AB ile rekabet edemez hale geldik... / Ahmet TAKAN

İletigönderen Oğuz Kağan » Pzt Haz 26, 2017 14:19

AB ile rekabet edemez hale geldik...

İstanbul Üniversitesi Veteriner Fakültesi Öğretim Üyesi Prof. Dr. Kürşat Özer, tarım ve hayvancılıkta nereye doğru sürüklendiğimizi ise net ifadelerle anlattı;

"Türkiye'de 24 Ocak 1980'den bu yana uygulanan yanlış politikalar sonucu hayvancılık gerilemiş ve tükenme noktasına doğru gelmiştir. Son yıllarda giderek ağırlaşan olumsuz gelişmeler öncelikle hayvansal gıda ile beslenme ihtiyacı olan halkımızın, ülkemizde hayvancılıkla uğraşan kesimler ile bu sektörde profesyonel olarak çalışan meslek mensuplarının çalışma koşullarını, istihdam alanlarını ve iş güvenliği konularını da sıkıntılı bir noktaya getirmiştir. Bu şartlarda, özellikle kırmızı et ve süt alt sektörlerinde Avrupa Birliği'ne uyum sağlanabilmesi ve rekabet edebilmesi mümkün görülmemektedir.

Büyük düşüş

Tarımın GSMH içindeki payı 1980 yılında %26 iken 1997 yılında %14.5'e, 1999'da 13.8, 2010 yılında %8.9 ve 2013 yılında %7.4'e düşmüştür. Türkiye'nin 2014 yılında tarım ürünleri ihracatı 18 milyar 759 milyon dolar, ithalatı ise 18 milyar 58 milyon dolar oldu. Gıda ürünleri dış ticaretinde 2014 yılında 5.7 milyar dolar fazla veren Türkiye, aynı dönemde tarımsal hammaddelerde 5 milyar 94 milyon dolar açık verdi. 1980 yılında toplam ihracat değerinin %57'sini tarım sektörü oluştururken toplam ihracat içerisindeki pay 2010 yılında %8 olmuştur. Bu oran içerisindeki hayvansal ürünlerin payı son derece düşüktür. Halbuki 1983 yılı canlı hayvan ihracatımız 500 milyon dolarla tüm ihracatımızın %20'sine ulaşmıştır. Bu potansiyelin ve verimin artırılması için o günkü hükümetler damızlık ithalatına başlamış ve girdi maliyetlerini azaltmak için yem iadesi politikalarını devreye sokmuştur.

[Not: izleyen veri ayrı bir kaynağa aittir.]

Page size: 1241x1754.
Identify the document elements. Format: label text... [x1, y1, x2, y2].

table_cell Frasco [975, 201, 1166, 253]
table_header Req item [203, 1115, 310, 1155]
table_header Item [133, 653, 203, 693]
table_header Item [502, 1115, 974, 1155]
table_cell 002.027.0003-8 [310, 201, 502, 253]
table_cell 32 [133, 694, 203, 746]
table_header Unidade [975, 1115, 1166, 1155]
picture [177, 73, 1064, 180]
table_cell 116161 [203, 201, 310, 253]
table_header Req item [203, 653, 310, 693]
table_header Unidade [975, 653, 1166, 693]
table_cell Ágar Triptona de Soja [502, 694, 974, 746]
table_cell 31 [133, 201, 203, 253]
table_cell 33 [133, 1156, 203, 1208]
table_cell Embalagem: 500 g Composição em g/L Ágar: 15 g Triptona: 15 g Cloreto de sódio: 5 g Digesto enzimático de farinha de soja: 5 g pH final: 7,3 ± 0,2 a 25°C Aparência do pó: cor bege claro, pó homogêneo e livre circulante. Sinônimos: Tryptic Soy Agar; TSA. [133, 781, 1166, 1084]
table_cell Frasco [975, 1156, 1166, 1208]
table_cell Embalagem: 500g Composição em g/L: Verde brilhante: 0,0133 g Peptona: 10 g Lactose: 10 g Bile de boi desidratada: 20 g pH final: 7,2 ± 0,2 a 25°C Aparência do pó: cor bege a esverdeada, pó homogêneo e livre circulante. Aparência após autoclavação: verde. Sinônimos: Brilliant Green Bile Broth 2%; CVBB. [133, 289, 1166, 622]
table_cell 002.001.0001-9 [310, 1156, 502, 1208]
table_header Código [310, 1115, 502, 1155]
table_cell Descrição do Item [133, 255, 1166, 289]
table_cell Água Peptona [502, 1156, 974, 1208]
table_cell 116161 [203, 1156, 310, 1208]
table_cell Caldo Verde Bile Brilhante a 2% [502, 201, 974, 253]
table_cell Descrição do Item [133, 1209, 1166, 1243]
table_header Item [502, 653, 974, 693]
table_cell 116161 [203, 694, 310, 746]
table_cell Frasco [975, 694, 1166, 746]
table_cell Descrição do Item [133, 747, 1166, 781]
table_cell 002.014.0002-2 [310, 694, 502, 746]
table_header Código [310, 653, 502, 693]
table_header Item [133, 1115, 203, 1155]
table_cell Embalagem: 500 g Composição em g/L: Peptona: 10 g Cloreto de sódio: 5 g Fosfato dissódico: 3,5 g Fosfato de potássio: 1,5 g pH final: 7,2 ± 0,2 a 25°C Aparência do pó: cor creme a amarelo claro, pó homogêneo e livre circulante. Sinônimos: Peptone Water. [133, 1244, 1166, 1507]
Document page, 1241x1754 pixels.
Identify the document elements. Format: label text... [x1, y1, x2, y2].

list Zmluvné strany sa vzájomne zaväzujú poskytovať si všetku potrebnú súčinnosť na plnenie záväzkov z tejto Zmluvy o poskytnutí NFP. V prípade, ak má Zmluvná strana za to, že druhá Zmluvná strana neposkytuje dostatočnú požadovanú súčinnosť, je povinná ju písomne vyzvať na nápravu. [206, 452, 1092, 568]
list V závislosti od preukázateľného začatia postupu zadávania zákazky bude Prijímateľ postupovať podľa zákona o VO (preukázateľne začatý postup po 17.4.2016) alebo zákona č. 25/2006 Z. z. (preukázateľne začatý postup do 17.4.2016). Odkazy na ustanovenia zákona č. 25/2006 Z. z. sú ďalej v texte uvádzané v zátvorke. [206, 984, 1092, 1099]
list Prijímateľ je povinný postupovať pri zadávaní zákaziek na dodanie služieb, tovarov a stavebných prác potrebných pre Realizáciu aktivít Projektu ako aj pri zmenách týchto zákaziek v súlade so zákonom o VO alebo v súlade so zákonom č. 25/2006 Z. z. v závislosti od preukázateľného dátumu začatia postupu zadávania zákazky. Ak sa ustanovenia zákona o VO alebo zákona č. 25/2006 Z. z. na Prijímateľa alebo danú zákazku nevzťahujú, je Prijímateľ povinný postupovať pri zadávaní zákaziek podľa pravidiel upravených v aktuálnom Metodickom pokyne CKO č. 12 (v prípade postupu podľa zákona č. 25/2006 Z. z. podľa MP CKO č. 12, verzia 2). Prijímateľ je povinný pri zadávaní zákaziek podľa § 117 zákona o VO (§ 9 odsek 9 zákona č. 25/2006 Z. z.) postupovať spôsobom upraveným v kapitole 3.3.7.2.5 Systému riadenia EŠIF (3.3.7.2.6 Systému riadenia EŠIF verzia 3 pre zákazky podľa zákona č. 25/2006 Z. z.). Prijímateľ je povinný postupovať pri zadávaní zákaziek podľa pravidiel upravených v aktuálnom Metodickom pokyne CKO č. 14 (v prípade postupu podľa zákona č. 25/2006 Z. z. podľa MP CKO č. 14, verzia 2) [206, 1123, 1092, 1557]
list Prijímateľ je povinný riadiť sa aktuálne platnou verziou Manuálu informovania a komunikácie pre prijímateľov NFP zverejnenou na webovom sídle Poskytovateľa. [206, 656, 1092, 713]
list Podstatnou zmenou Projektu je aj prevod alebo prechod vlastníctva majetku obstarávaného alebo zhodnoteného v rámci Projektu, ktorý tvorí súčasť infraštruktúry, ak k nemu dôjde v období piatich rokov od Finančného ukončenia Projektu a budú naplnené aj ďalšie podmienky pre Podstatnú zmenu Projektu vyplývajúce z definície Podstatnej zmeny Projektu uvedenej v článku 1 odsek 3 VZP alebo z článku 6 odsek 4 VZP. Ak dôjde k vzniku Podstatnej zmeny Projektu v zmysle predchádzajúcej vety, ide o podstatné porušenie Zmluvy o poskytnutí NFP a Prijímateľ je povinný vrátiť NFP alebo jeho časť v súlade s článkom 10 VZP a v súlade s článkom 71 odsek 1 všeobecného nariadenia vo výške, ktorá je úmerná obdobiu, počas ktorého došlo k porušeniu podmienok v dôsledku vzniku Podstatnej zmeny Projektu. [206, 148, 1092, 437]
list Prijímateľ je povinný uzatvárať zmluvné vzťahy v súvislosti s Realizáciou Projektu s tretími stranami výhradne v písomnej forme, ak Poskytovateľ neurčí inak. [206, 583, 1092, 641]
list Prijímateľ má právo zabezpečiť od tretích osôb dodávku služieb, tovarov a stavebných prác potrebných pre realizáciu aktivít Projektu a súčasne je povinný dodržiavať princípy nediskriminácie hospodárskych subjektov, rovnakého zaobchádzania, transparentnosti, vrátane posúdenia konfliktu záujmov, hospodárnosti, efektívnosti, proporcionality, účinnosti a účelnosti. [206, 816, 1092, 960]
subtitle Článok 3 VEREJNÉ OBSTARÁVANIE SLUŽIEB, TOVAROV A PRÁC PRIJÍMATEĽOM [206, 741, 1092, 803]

Tarımda çalışan nüfusun oranı Cumhuriyetin ilk yıllarında %80'lerde iken 2013 yılı itibarıyla %23.57 dolaylarındadır. Bu oran %5.3 ile Avrupa Birliği ortalamasının çok üzerindedir. Tarımsal üretim içerisinde hayvancılığın payı Avrupa'da %52 iken Türkiye'de %32 seviyelerindedir. İşletmeler küçük yapıda ve düşük verimli hayvanlardan oluşmaktadır.

Tarımsal üretim yapan nüfusun milli gelirdeki payı bir zamanlar %25 seviyesindeyken bugün %10'un altına gerilemiştir. Bu durum kırsal kesimden kente göçü teşvik etmektedir.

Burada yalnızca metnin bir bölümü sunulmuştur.